Au fil des entrevues, Yohayna Hernández a quand même été surprise de voir à quel point ces Cubains octogénaires étaient attachés à la révolution.

« Ils n’ont pas de regard critique, a-t-elle constaté. La révolution a défini leur jeunesse et, même s’ils reconnaissent qu’il y a quelques problèmes, ils ne voient pas d’autre voie que celle qu’ils ont tracée. En même temps, ils ont mis leur vie privée de côté pour défendre une utopie collective, et ça, c’est intéressant. »

Les jeunes, eux, on s’en doute, ont un tout autre point de vue, même s’ils ont grandi avec toutes ces histoires et tous ces héros nationaux.

« Il y a trois groupes. Il y a ceux qui ont décidé de quitter le pays. Il y en a qui voudraient révolutionner la révolution, mettre en place un régime socialiste plus démocratique, où la critique est tolérée.

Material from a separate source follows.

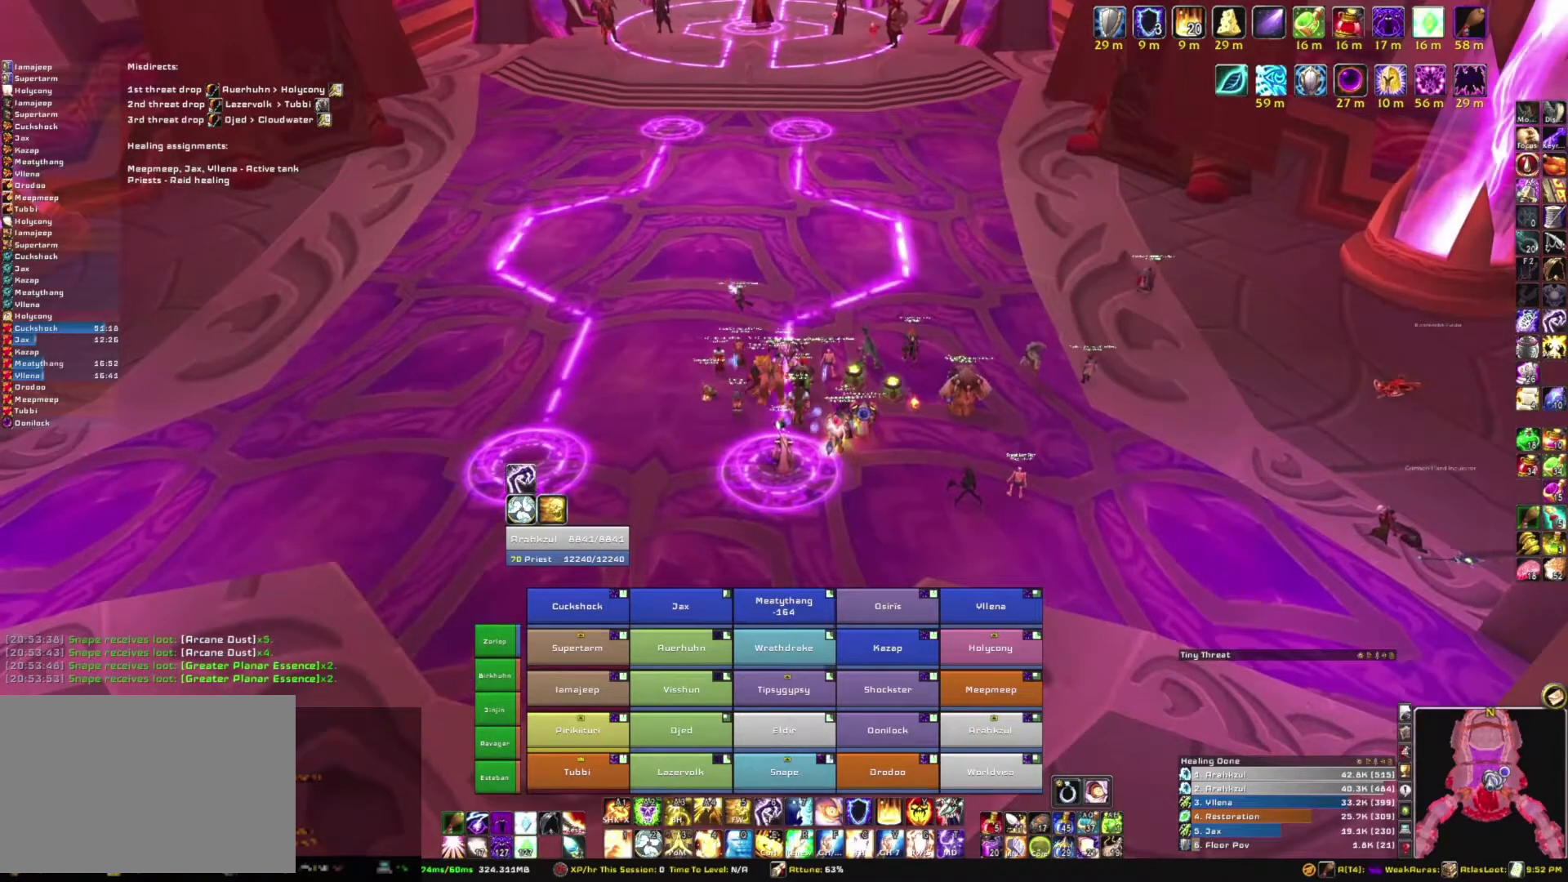
{"keys": [], "mouse": [], "events": [[167, "mouse_right", "up"]]}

Et enfin, il y a une nouvelle classe d’entrepreneurs qui fait la promotion du capitalisme. »

Les quatre interprètes qui seront sur scène ponctueront leurs dialogues (entre eux et avec leurs grands-parents) de quelques airs joués au trombone.

« C’est un instrument qui est très présent dans les cérémonies militaires, précise Yohayna Hernández, qui a fait équipe avec le scénariste allemand Aljoscha Begrich. On trouvait donc ça intéressant de voir les quatre interprètes jouer de cet instrument très épique, qui n’est pas non plus un cliché de la musique cubaine. »

Le plus étonnant est que les interprètes de Granma ont appris à jouer du trombone pendant le processus créatif. C’est Diana Osumy Sainz, qui fait partie de la distribution, qui le leur a appris.

« C’est un peu une métaphore des microbrigades cubaines, formées de gens qui n’étaient pas spécialisés dans le domaine de la construction, mais qui étaient réunis pour bâtir des maisons [typiques des années 70]. De la même manière, ces quatre acteurs non professionnels, qui ne font pas de musique, ont appris à jouer et à faire de la musique. »

Comme quoi, malgré leur désir de changement, les jeunes sont encore capables d’avoir des projets communs, et peut-être même des utopies.

Au Monument-National, du 28 au 30 mai.